→ **Work order**
Each line that contains the word "Indicators" is to be copied from the records below.

Material supplied: Begin

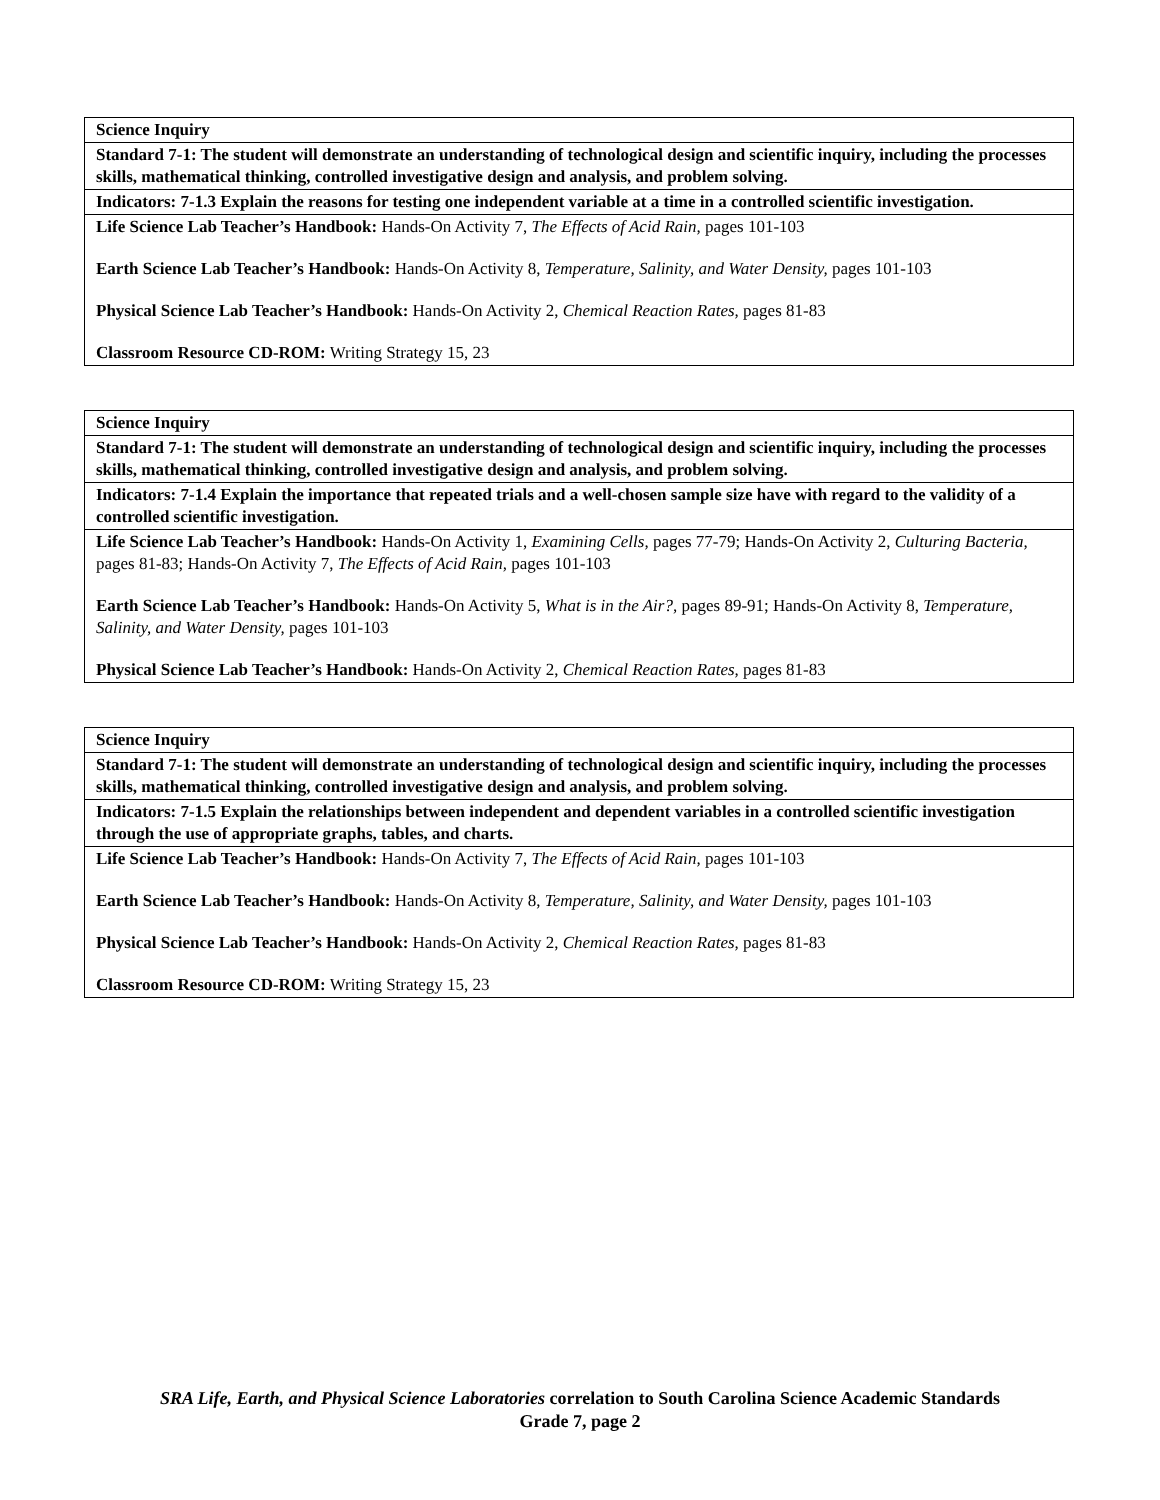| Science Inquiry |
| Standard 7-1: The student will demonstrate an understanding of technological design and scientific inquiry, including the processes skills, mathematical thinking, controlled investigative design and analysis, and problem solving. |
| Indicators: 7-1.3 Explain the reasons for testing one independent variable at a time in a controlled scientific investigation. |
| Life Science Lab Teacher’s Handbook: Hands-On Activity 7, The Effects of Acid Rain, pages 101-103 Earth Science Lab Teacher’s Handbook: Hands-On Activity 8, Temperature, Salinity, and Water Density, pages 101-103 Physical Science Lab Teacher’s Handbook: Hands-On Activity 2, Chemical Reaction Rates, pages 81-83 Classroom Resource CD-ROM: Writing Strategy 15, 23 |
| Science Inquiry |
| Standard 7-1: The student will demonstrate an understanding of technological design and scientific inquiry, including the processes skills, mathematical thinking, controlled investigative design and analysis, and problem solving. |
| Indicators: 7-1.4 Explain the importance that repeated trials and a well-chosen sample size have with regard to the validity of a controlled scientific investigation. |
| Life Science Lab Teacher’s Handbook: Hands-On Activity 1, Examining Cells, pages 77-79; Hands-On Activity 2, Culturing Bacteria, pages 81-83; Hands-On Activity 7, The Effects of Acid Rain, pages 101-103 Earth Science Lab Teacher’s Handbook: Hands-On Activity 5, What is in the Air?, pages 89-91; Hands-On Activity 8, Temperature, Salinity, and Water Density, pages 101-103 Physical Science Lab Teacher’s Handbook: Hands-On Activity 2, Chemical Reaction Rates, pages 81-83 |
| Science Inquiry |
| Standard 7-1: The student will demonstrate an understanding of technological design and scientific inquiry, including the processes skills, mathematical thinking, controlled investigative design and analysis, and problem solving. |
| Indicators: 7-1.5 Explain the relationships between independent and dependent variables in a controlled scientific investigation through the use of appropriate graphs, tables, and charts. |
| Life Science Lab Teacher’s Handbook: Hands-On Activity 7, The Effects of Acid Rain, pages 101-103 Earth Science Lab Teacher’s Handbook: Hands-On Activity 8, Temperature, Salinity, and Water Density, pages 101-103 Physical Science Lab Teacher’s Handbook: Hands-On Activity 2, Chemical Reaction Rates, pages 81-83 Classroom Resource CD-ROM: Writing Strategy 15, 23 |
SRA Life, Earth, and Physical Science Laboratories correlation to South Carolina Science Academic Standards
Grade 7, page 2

Material supplied: End

→ **Result for this exercise**
| Indicators: 7-1.3 Explain the reasons for testing one independent variable at a time in a controlled scientific investigation. |
| Indicators: 7-1.4 Explain the importance that repeated trials and a well-chosen sample size have with regard to the validity of a controlled scientific investigation. |
| Indicators: 7-1.5 Explain the relationships between independent and dependent variables in a controlled scientific investigation through the use of appropriate graphs, tables, and charts. |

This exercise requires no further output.